Sequence organization and evolutionary dynamics of Brachypodium-specific centromere retrotransposons

Authors: Qi, Lili; WU, JIAJIE - Shandong Agricultural University; FRIEBE, BERND - Kansas State University; QIAN, CHEN - Kansas State University; Gu, Yong; FU, DAOLING - Shandong Agricultural University; GILL, BIKRAM - Kansas State University

Submitted to: Chromosome Research
Publication Type: Peer Reviewed Journal
Publication Acceptance Date: 7/30/2013
Publication Date: 8/17/2013
Citation: Qi, L.L., Wu, J.J., Friebe, B., Qian, C., Gu, Y.Q., Fu, D.L., Gill, B.S. 2013. Sequence organization and evolutionary dynamics of Brachypodium-specific centromere retrotransposons. Chromosome Research. 21(5):507-521.

Interpretive Summary: Brachypodium distachyon is a wild annual grass belonging to the Pooideae, more closely related to wheat, barley, and forage grasses than rice and maize. As an experimental model, the completed genome sequence of B. distachyon provides a unique opportunity to study centromere evolution during the speciation of grasses. As chromosome landmarks, centromeres are responsible for the faithful segregation of sister chromatids during cell division. Satellite DNA and centromeric retrotransposons (CR) are the most abundant DNA elements found in plant centromeres. Centromeric satellite sequences have evolved and diverged rapidly and are largely species-specific, whereas CR family in grass species is highly conserved. Centromeric satellite sequences have been identified in B. distachyon, but little is known about CR elements in this species. In the present study, bacterial artificial chromosome (BAC)-fluorescence in situ hybridization (FISH) was conducted in maize, rice, barley, wheat, and rye using B. distachyon (Bd) centromere-specific BAC clones. Eight Bd centromeric BAC clones have no FISH signals on the chromosomes of rice and maize, and three of them also did not yield any FISH signals in barley, wheat, and rye. In addition, four of five Triticeae centromeric BAC clones did not hybridize to the B. distachyon centromeres, implying certain unique features of Brachypodium centromeres. Analysis of Brachypodium centromeric BAC sequences identified a long terminal repeat (LTR)-centromere retrotransposon of B. distachyon (CRBd1). This element was found in high copy number accounting for 1.6% of the B. distachyon genome, and is enriched in Brachypodium centromeric regions. CRBd1 accumulated in active centromeres, but was lost from inactive ones. The LTR of CRBd1 appears to be specific to B. distachyon centromeres. These results reveal different evolutionary events of this retrotransposon family across grass species.

Technical Abstract: Brachypodium distachyon is a wild annual grass belonging to the Pooideae, more closely related to wheat, barley, and forage grasses than rice and maize. As an experimental model, the completed genome sequence of B. distachyon provides a unique opportunity to study centromere evolution during the speciation of grasses. Centromeric satellite sequences have been identified in B. distachyon, but little is known about centromeric retrotransposons in this species.
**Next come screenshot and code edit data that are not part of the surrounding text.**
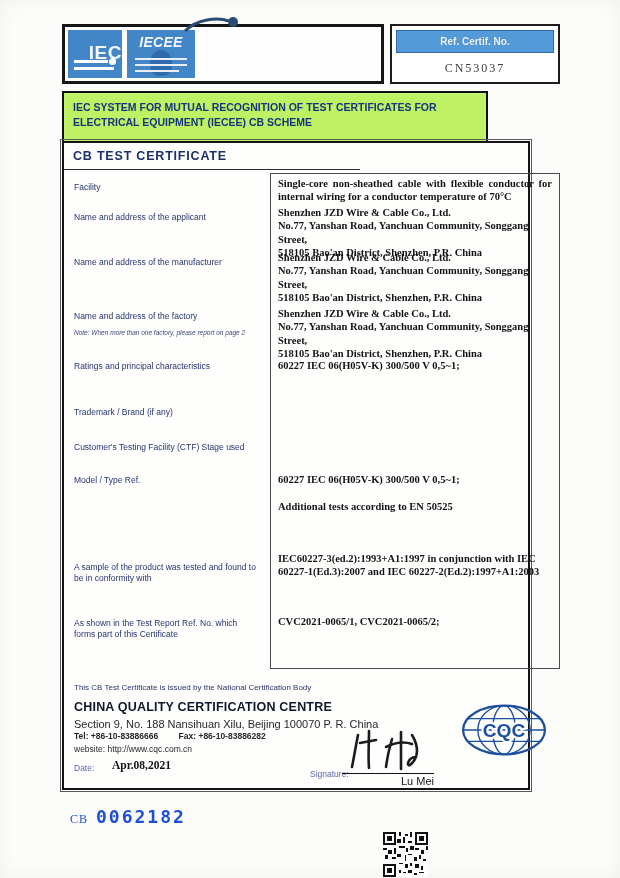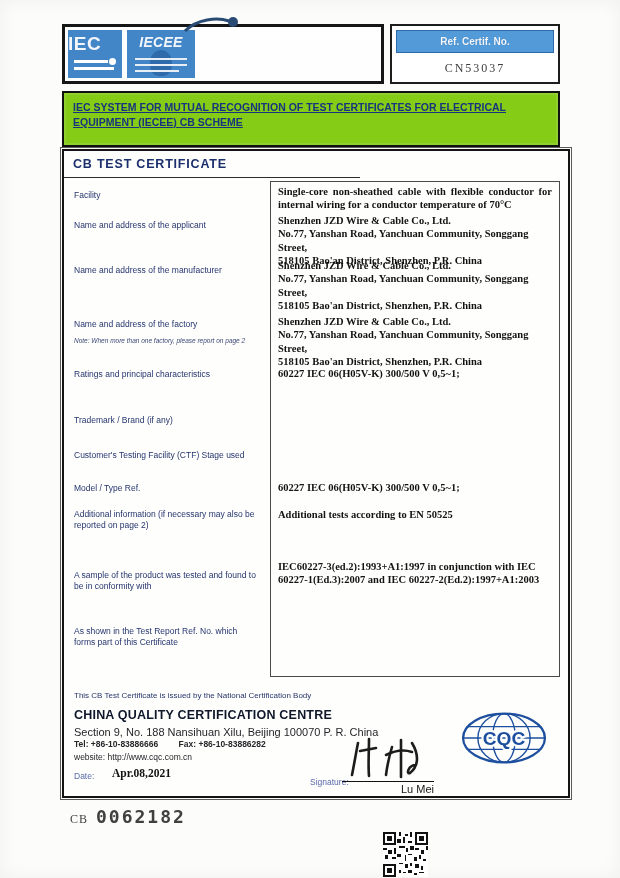"IEC" .iec-text { margin-top: 3px -> 12px; text-align: left -> right }
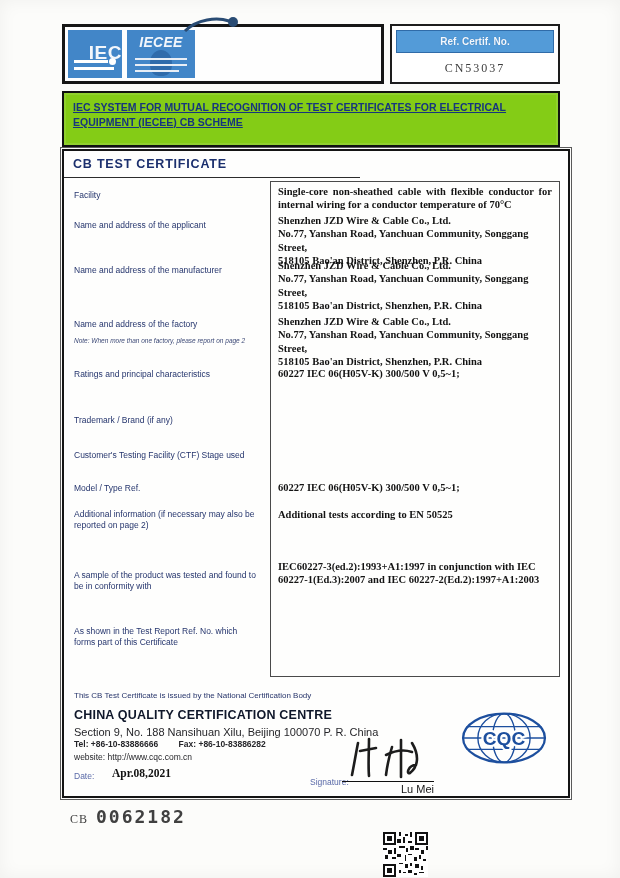"IEC SYSTEM FOR MUTUAL RECOGNITION" .banner { background: #84cc16 -> #bef264; text-decoration: underline -> none; width: 498px -> 426px }
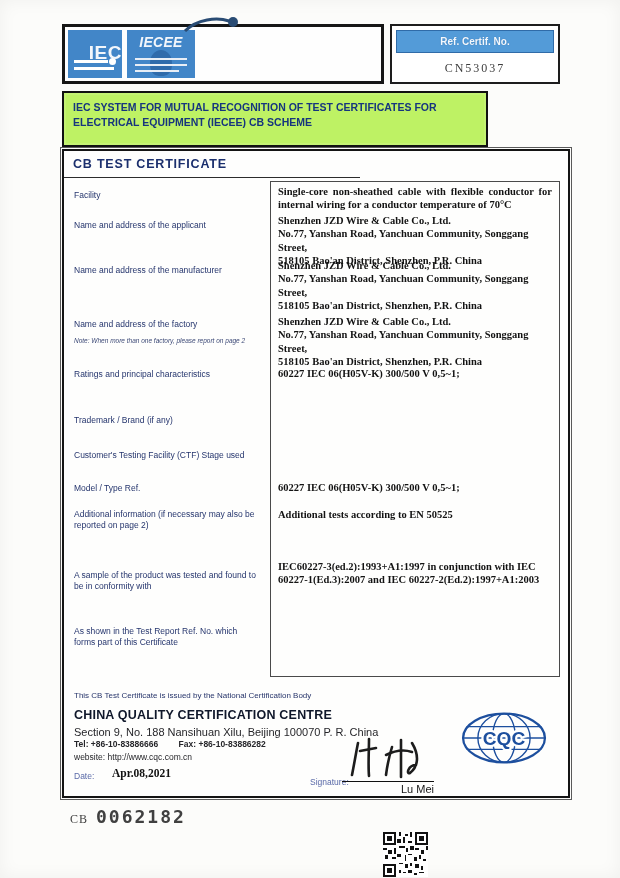"CB TEST CERTIFICATE" .main-box { top: 149px -> 141px; width: 508px -> 468px }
In the present study, BAC-fluorescence in situ hybridization was conducted in maize, rice, barley, wheat, and rye using B. distachyon (Bd) centromere-specific BAC clones. Eight Bd centromeric BAC clones gave no detectable FISH signals on the chromosomes of rice and maize, and three of them also did not yield any FISH signals in barley, wheat, and rye. In addition, four of five Triticeae centromeric BAC clones did not hybridize to the B. distachyon centromeres, implying certain unique features of Brachypodium centromeres. Analysis of Brachypodium centromeric BAC sequences identified a long terminal repeat (LTR)-centromere retrotransposon of B. distachyon (CRBd1). This element was found in high copy number accounting for 1.6% of the B. distachyon genome, and is enriched in Brachypodium centromeric regions. CRBd1 accumulated in active centromeres, but was lost from inactive ones. The LTR of CRBd1 appears to be specific to B. distachyon centromeres. These results reveal different evolutionary events of this retrotransposon family across grass species.